Des morts et des malades
"Au début, on se protégeait à peine, se souvient Bernard Morel. Ensuite, l’éleveur a enfilé gants, masques et combinaisons, "mais les voisins, eux, ils n’avaient rien, ils en prenaient plein les trous de nez. Vous imaginez la culpabilité quand on utilise des pesticides ?"
Quand je réfléchis à tous les gens que je connais qui sont morts de cancers, il y en a un paquet. Et tous les collègues qui ont des problèmes de Parkinson, de prostate, de lymphomes, ça me fait froid dans le dos
Bernard Morel
Un produit irremplaçable ?
"On nous fait croire qu’il n’y aurait pas de moyens de se passer de ce glyphosate, s’irrite Bernard Morel. Ils ne sont pas doués pour trouver des alternatives".
Quand il a converti sa ferme à l’agriculture biologique en 1997, il a pris une herse étrille pour désherber, a semé des variétés résistantes aux maladies et favorisé les insectes auxiliaires de culture. "Si moi je l’ai fait… Mais aujourd’hui, on nous raconte des boniments, qu’on ne pourrait plus nourrir la population mondiale. "
Bernard Morel se désespère lorsqu’il voit certains de ses collègues d’aujourd’hui. "Les paysans en activité ont la tête dans le sable.

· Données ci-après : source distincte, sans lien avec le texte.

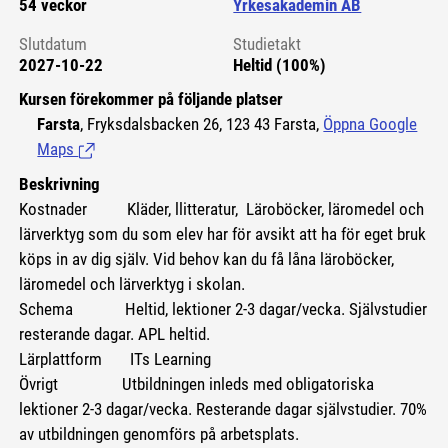
54 veckor
Yrkesakademin AB
Slutdatum
Studietakt
2027-10-22
Heltid (100%)
Kursen förekommer på följande platser
Farsta
, Fryksdalsbacken 26, 123 43 Farsta,
Öppna Google
Maps
(Länk till extern sida.)
Beskrivning
Kostnader Kläder, llitteratur, Läroböcker, läromedel och
lärverktyg som du som elev har för avsikt att ha för eget bruk
köps in av dig själv. Vid behov kan du få låna läroböcker,
läromedel och lärverktyg i skolan.
Schema Heltid, lektioner 2-3 dagar/vecka. Självstudier
resterande dagar. APL heltid.
Lärplattform ITs Learning
Övrigt Utbildningen inleds med obligatoriska
lektioner 2-3 dagar/vecka. Resterande dagar självstudier. 70%
av utbildningen genomförs på arbetsplats.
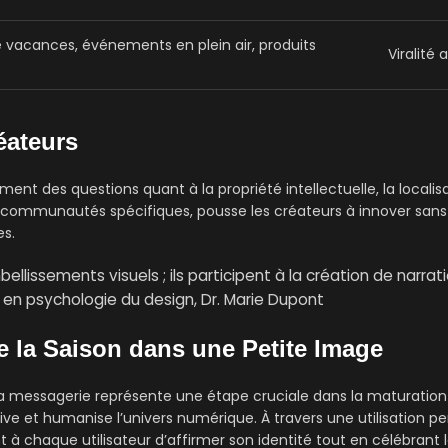
acances, événements en plein air, produits
Viralité
éateurs
 des questions quant à la propriété intellectuelle, la localisat
communautés spécifiques, pousse les créateurs à innover sans
es.
llissements visuels ; ils participent à la création de narrat
 en psychologie du design, Dr. Marie Dupont
e la Saison dans une Petite Image
s la messagerie représente une étape cruciale dans la maturation
 et humanise l’univers numérique. À travers une utilisation per
 chaque utilisateur d’affirmer son identité tout en célébrant la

Les exploitations ne font que s’agrandir alors ils achètent des pulvérisateurs de plus en plus grands. C’est une fuite en avant. Il y en a marre de cette situation. "
Ce 12 octobre, il sera place du Parlement à Rennes pour dire son refus de voir le glyphosate à nouveau autorisé. "Le glyphosate, tout ça, c’est une bombe à retardement, affirme-t-il. Et c’est notre génération et les générations à venir qui vont payer l’addition. Alors pas question de perdre encore 10 ans."